Widows OS and Symbian OS are more commercially friendly operating systems, as they allow for simple configurations and web browsing. If you use a computer regularly, these operating systems will make you feel as if your home computer is in your pocket.
BlackBerry OS is used predominantly within a corporate/business atmosphere. E-mail is the biggest factor that makes BlackBerry useful. Its communication is instantaneous, whereas e-mail support from a Windows or Symbian OS will use a different network, creating e-mail delay. On the BlackBerry OS, you can have up to 10 e-mail accounts on one phone, many of which can be aligned directly with your company's network, allowing you to send and receive messages without having to be in your office.
More Than Just Calling Friends and Family
Each cell phone carrier provides these different services as part of their cell phone packages. Typically, the more features you want, the mores expensive your monthly bill will be. However, carriers are now creating special packages that allow consumers to have the "whole package" for one reasonable, set rate.
Accessing the internet on your cellular phone is a feature that has been getting better and better since its implementation almost 10 years ago. The newer cell phones, the ones with larger screens, allow for full HTML browsing, while the smaller, less expensive phones do not provide that service. What's the difference? The difference is in the quality and speed at which you can surf the web. The phones designed to provide full HTML service allow you to navigate a website like you were sitting at a desktop computer. The cell phones not designed to handle that can either crash, or take an extremely long time to upload a website.
Connecting to other electronic devices has never been easier. Some cellular phones allow wireless connections via Bluetooth. You can operate your phone through Bluetooth and transfer files to other phones, use hands-free mobile headsets, connect to your computer, and communicate with other electronic devices that use the Bluetooth signal.

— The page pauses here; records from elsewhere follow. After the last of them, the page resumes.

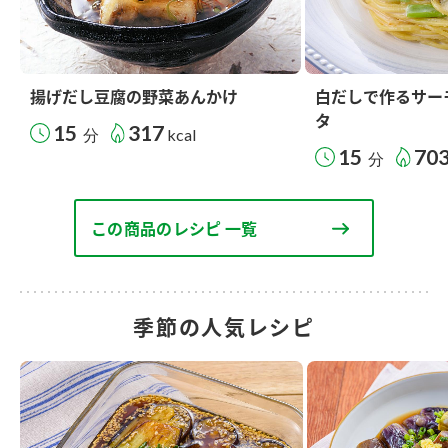
揚げだし豆腐の野菜あんかけ
白だしで作るサー
タ
15
317
分
kcal
15
70
分
この商品のレシピ 一覧
季節の人気レシピ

Besides tapping into the internet, cell phones can become a portable entertainment source. Some phones have built-in memory as well as a slot for a memory card. With these features, you can take pictures, video, and even turn your phone into a full-fledged MP3 player, storing hundreds of songs.
How Does it All Work?
Before the introduction of WAP, service providers had extremely limited opportunities to offer interactive data services. Interactive data applications are required to support currently commonplace activities such as sending e-mail or searching for sports scores, stock market quotes, or news headlines.
Just like on a computer, different internet speeds and services are provided. The evolution of cellular phone internet access has been: Dual Mode connection, Tri-Mode connection, Edge, 2G and 3G. These provide the full HTML experience on your phone. Currently 3G is the fastest internet access available for cellular phones, but it is not available in all locations. To remedy this situation, some newer cell phones have built-in Wi-Fi, which allows you to connect to the internet through the local wireless router.
Crossing Contract Lines
There are some other warranty risks involved with buying an unlocked phone. Some unlocked phones come with warranties honored by the manufacturers; however some do not come with U.S. warranties. Many unlocked phones have warranties that are only honored overseas. If an issue arises with an unlocked phone that has a warranty honored overseas, it can be 2-3 months or more to get the phone fixed. Therefore, consumers must be careful and understand the risks of buying an unlocked phone and ask the right questions. Most stores that sell unlocked phones offer very limited warranties and often charge restocking fees or have a no-return policy on these. That is why at Abt Electronics, we currently offer a limited selection of unlocked phones.